И осень, и красками горы вскипают, и ветер на веслах,
и сад, облетая сквозь нас, и туманен, и светел,
и нет ни души в нем, да, пес мой?
***
Она ищет себя как фигуру меж двух мужчин.
Треугольник, линия, круг… Рисует их на песке,
и они встают и идут. И попадают, как кур в ощип.
Тоже мне пифагорейка. Не понимает, где и с кем
душа, и насколько она ее. Не говоря уж о плоти,
которая вся плывет. Как река со встречным теченьем.
Души подобны амфибиям, они живут, говорит Плотин,
на любом свете.
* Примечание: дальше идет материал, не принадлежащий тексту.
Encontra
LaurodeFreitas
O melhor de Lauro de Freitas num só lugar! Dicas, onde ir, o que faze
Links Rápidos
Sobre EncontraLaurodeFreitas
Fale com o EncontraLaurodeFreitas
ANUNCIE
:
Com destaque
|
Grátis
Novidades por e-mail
По обстоятельствам. И влеченью.
Она не знает теперь, где ее лицо, где руки ее, где всё,
что было еще вчера, у окна стояло и называлось «я»,
принадлежа себе и тому одному… Не знает. Ее трясет
как то существо в Солярисе, но вызванное двумя.
Или она их вызвала? Нет, был один, а теперь их двое.
Одновременно, хоть и по-разному, любит она обоих.
Две в ней любви — рвут ее надвое, рвут и сшивают,
глядя в глаза: чувствуешь — значит, еще живая.
Вон Венеры кольцо, она шепчет, а там — холмик Марса…
Чувствует. Вся она — этот шов, только он и остался.
***
Две женщины вошли в судьбу, стоят у окон.
Призрак третьей —
то в яблоню в саду сгустится,
то в темный дым, то в нож, то в дверь,
и вновь развоплотится.
Проем зияет, осень в две
руки метет. Как дети,
листва летит. И день похож
на тень от жизни. Там, у окон,
они стоят, не видя
друг друга, чувствуя спиной.
Судьба с собой играет. Нет в ней бога —
он здесь последний зритель,
идущий к выходу, в сырую ночь, домой.